*** Extract

This long-game effort calls for an equal and opposite strategy: something that will bolster the promising, if disparate, elements of the resistance—mass protests, diverse candidates, grass-roots door-knocking, bold policy ideas—by offering a sustained, deep story about the positive role government plays in American life. To change the narrative effectively, progressives should launch a long-term persuasion campaign designed to restore belief in government.
This campaign should draw lessons from the right-wing playbook and should also take elements from the last great successful progressive persuasion push: the movement to shift public opinion on LGBTQ equality. As with that transformation, which involved rejecting shame and timidity to insist that "gay is good," this campaign should reinvigorate the understanding that "government is good," and integrate a values-driven narrative alongside organizing, legislating, and other methods of change.
The right's campaign to demonize government took root in 1971, when future Supreme Court Justice Lewis Powell penned a revolutionary memo calling for a corporate counterinsurgency against efforts to use government to humanize the free market. His proposal was not simply to fill the courts with corporate-friendly judges, but to marshal "the wisdom, ingenuity and resources of American business … against" liberal foes.
Alongside a pro-corporate lobbying and litigation campaign, Powell urged full-scale information warfare in which no tool of communication would go unleveraged: infiltration of media networks, monitoring of textbooks, a speakers bureau, student groups, and think tanks—all would be used "over an indefinite period of years" to valorize markets and corporations, cripple labor unions, and vilify liberals and government. In the rise of Trumpism, this 50-year effort is showering its patrons with dividends while pummeling democracy in the process.

******
*** Available data

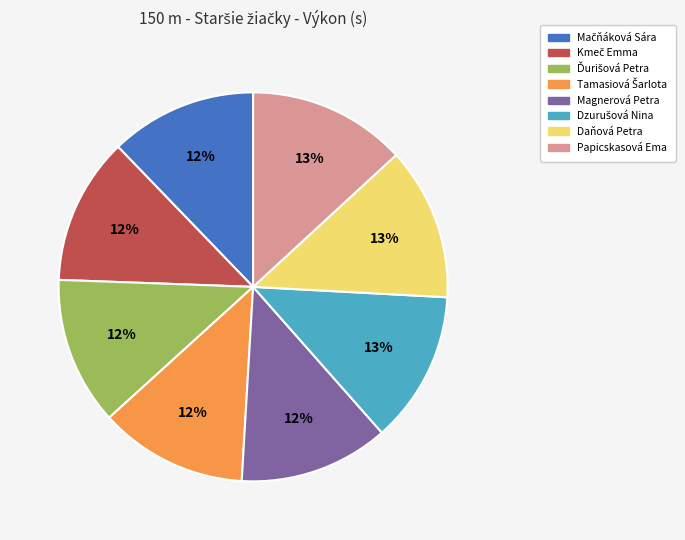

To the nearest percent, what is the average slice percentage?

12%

******

Print the part of the text on restoring belief in government word for word, starting at "This long-game effort" and ending after "belief in government.".

This long-game effort calls for an equal and opposite strategy: something that will bolster the promising, if disparate, elements of the resistance—mass protests, diverse candidates, grass-roots door-knocking, bold policy ideas—by offering a sustained, deep story about the positive role government plays in American life. To change the narrative effectively, progressives should launch a long-term persuasion campaign designed to restore belief in government.